• Records supplied:
——————————
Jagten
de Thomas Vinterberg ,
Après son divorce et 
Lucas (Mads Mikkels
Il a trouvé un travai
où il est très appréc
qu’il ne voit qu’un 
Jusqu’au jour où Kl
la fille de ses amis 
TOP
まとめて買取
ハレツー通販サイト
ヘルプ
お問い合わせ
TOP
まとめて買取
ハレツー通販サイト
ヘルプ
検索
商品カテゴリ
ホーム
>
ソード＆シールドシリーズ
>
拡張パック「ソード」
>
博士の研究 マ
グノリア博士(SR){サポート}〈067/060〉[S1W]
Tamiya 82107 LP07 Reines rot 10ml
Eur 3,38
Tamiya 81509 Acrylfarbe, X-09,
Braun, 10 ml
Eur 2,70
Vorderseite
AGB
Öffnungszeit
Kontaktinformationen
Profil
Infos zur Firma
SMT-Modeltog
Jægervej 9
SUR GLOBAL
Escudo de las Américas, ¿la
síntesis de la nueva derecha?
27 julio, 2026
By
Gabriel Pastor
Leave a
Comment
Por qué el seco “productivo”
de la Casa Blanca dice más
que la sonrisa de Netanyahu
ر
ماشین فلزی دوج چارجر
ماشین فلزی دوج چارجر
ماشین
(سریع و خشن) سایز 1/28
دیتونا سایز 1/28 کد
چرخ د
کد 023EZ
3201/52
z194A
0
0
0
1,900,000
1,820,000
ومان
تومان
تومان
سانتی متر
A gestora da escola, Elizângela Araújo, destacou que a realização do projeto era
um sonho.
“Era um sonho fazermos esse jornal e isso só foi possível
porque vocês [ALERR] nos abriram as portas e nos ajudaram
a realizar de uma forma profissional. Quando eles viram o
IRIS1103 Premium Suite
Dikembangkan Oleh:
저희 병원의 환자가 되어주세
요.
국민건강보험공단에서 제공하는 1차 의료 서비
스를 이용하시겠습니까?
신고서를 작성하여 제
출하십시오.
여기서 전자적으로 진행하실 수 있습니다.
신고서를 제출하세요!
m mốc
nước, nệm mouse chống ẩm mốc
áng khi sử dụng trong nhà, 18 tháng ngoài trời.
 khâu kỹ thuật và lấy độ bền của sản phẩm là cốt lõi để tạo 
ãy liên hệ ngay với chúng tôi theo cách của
——————————
• Task statement:
Gather every line of the records that contains the word "Tamiya", treating uppercase and lowercase letters as different.

• Solution:
Tamiya 82107 LP07 Reines rot 10ml
Tamiya 81509 Acrylfarbe, X-09,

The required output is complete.